Posts Tagged 'Leadership'

The Love Train

When love comes to town,
I’m gonna jump that train
When love comes to town,
I’m gonna catch that flame
Maybe I was wrong to ever let you down,
But I did what I did before love came to town

Nothing like a little BB King and U2 to start things off.

I have written a little on this idea of love in business in the past. You may recall a blog centered on Kip Tindell from Container Store and a keynote speach I heard from Chris Lowney reflecting on the Jesuit philosophy on leadership. Since then I have not been able to shake this idea of business love.

I will be the first to admit that I have never been the poster child for touchy feely leadership. For the most part the places I have worked over the past 20 years had management teams that were cut from the same cloth – the cloth of management with a good dose of fear perhaps sprinkled in with a jagged version of tough love. Now don’t get me wrong, I have worked under some highly intelligent, highy motivated, and sucessful leadership teams. But I doubt many would use the word “love” to describe those leaders.

Those radical Jesuits had a different idea about this leadership thing.
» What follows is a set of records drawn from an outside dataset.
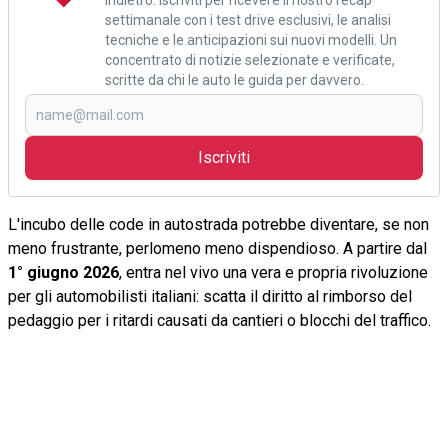
settimanale con i test drive esclusivi, le analisi
tecniche e le anticipazioni sui nuovi modelli. Un
concentrato di notizie selezionate e verificate,
scritte da chi le auto le guida per davvero.
Iscriviti
L'incubo delle code in autostrada potrebbe diventare, se non
meno frustrante, perlomeno meno dispendioso. A partire dal
1° giugno 2026
, entra nel vivo una vera e propria rivoluzione
per gli automobilisti italiani: scatta il diritto al rimborso del
pedaggio per i ritardi causati da cantieri o blocchi del traffico.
Their version of leadership was to see the potential in each employee, to make a commitment to unleash that potential and to cultivate the resulting loyalty and support to unite and drive a team to success. That is their idea of love-based leadership. To see the potential in a person and to help that person reach that potential. It is a concept that is based on the thought that all employees are self-motivated to achieve success and that the leader’s role is to help by putting each person in situations to succeed and to give them the tools they need to succeed.

For me, I doubt the majority of the management teams I have worked under in my career would ever be considered as the face of “love-based” management. There may have been moments of love and compassion but for the most part the management styles have been motivation by fear and tension. That said, those teams and the resulting business results were generally succesful, but it makes you wonder if the results could have been even greater with a more loved based leadership approach. There is no way to go back and replay the past, so all we can do is ponder that thought and perhaps learn from it.
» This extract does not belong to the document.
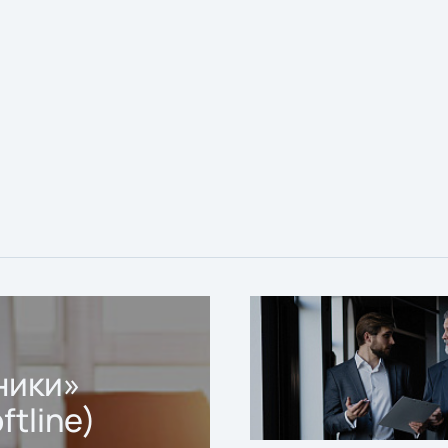
ники»
ftline)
It is said that your style of management is shaped by those who have managed you, and I think that is true to an extent. While I don’t think I am as hard core as some of my former bosses, I do think my style has been influenced by them. Fortunately, I also think that you are influenced by others around you and what you read and hear. I am grateful to have been able to watch strong leaders succeed using techniques more in line with the Jesuit style of leaderhship and to be exposed to books, articles and speakers that get there is more than one way to lead. Whether it is listening to the likes of Kip Tindell, watching how my own father lead a school district or reading books on the subject; I have come to realize that one can lead and manage without using fear as the main motivator.

I am not fully on the “love train” just yet, but I have jumped into the boxcar and am slowly pulling my body all the way in. Hopefully some day I will make my way to the engine and drive that train.